La mode a toujours été cyclique et autoréférentielle, mais la manière dont les tendances émergent et se diffusent a profondément changé à l’ère numérique. Ce qui se produisait autrefois sur les podiums, dans les magazines glacés et dans les couloirs feutrés des agences de mannequins se joue désormais en quelques secondes sur les réseaux sociaux. Le monde de la mode d’aujourd’hui ne vit plus seulement de photos soigneusement mises en scène et de défilés, mais aussi de mèmes, de starter packs et de vidéos de réaction qui transforment les observateurs du quotidien en prescripteurs de tendances et redéfinissent ce que signifie être stylé.

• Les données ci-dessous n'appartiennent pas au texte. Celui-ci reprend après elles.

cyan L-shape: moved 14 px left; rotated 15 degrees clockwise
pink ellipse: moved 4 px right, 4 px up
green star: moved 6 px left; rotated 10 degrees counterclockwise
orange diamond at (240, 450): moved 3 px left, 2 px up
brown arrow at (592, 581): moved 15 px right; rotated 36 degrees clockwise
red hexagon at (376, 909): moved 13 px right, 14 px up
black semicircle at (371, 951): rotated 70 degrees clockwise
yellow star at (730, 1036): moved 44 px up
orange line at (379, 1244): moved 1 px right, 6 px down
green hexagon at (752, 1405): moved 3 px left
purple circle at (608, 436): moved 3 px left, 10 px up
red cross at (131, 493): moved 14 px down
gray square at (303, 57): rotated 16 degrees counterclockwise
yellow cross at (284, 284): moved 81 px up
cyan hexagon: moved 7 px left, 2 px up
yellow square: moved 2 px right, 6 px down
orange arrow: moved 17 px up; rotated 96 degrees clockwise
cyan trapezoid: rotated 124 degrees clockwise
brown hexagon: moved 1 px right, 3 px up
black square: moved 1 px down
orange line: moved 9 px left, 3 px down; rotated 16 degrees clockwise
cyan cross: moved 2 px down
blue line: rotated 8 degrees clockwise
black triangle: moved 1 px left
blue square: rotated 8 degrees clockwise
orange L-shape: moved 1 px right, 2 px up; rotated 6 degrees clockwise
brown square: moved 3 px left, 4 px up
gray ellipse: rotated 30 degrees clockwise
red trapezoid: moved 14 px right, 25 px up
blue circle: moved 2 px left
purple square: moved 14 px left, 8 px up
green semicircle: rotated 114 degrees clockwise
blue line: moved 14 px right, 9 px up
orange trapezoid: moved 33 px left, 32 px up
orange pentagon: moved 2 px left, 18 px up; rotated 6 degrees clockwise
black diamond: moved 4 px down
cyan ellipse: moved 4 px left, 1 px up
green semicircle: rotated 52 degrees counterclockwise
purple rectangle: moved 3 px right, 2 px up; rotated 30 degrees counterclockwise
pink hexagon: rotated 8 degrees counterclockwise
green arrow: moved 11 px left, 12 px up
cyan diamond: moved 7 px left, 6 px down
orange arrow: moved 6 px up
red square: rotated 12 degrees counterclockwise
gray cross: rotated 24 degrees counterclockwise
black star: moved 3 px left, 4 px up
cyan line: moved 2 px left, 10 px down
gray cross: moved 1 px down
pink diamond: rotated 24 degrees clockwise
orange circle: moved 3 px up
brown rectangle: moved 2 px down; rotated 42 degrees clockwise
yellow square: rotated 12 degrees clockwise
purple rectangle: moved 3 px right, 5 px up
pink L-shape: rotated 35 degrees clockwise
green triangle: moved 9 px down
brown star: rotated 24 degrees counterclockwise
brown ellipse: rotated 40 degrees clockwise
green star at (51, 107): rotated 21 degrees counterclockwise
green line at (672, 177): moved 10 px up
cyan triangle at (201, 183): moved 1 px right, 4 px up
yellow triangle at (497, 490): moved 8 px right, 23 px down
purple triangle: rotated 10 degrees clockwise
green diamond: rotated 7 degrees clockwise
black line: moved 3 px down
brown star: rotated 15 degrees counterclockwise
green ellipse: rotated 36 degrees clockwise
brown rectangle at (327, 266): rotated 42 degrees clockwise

À première vue, un mème de type starter pack — un collage d’images et de légendes résumant une esthétique ou un stéréotype particulier — semble n’être qu’une plaisanterie, se moquant des clichés de la culture mode. Pourtant, ces collages numériques font quelque chose de plus profond : ils démocratisent la mode en condensant des looks subculturels complexes en un langage visuel immédiatement reconnaissable et infiniment partageable. Ce basculement montre comment le discours sur la mode est passé de l’exclusif à l’inclusif, du monde raréfié des défilés de couture aux fils d’actualité démocratisés de TikTok et d’Instagram.
Pendant des décennies, les mannequins ont occupé le sommet de la communication de mode. Leur présence définissait le désirable, et le mannequinat constituait souvent le principal canal de diffusion des tendances. Les agences de mannequins sélectionnaient les talents, à la fois en les repérant et en construisant des carrières capables d’influencer l’esthétique mondiale. Mais à l’ère des réseaux sociaux, cette dynamique de pouvoir s’est déplacée. Des mannequins, à l’image des stars de TikTok et des influenceurs, mêlent le mannequinat traditionnel à des contenus accessibles et humoristiques qui touchent directement le public. Une vidéo d’un mannequin qui compose une tenue ou réagit à une tendance peut recueillir des millions de vues, parfois plus efficacement qu’une campagne classique.
Les starter packs et les vidéos de réaction reflètent le paradoxe au cœur de la mode contemporaine : l’industrie revendique l’unicité et l’expression de soi, alors que la plupart des tendances sont remarquablement homogènes. Des pièces autrefois de niche — certaines baskets, des associations de streetwear spécifiques, voire des poses et des gestes de mannequinat — sont réutilisées si fréquemment qu’elles deviennent des symboles universels du style, reconnaissables dans des mèmes sur toutes les plateformes. Cette répétition brouille la frontière entre individualité et conformité, à l’image des maisons de mode qui communiquent de plus en plus à travers les mêmes mèmes et formats que le grand public.
À bien des égards, la diffusion de la culture des mèmes reflète le fonctionnement d’une agence de mannequins. De même que les agences identifient et promeuvent de nouveaux visages et looks qui captent l’air du temps, les créateurs de mèmes agissent comme des agents informels des tendances esthétiques, transformant des images en capital culturel. Un starter pack ingénieux peut faire passer un style marginal au rang de tendance grand public, tout comme un contrat décisif peut propulser un nouveau visage sur la scène mondiale. À mesure que les marques de luxe s’adaptent — certaines intégrant même des mèmes dans leurs campagnes officielles — les gardiens de la mode ne sont plus seulement les rédacteurs et les recruteurs, mais un public plus large et participatif.
En définitive, l’essor des mèmes de mode et des vidéos de réaction montre à quel point le paysage du mannequinat et de la création de tendances s’est élargi. Ce qui relevait autrefois de quelques mannequins choisis par des agences de mannequins d’élite inclut désormais des millions d’amateurs de mode qui remixent et partagent leurs propres récits stylistiques en ligne. Dans cet écosystème dynamique, le pouvoir de façonner les tendances est largement réparti, prouvant qu’à l’ère numérique, la mode ne se contente plus d’être portée : elle est partagée, moquée, analysée et réinventée, un mème à la fois.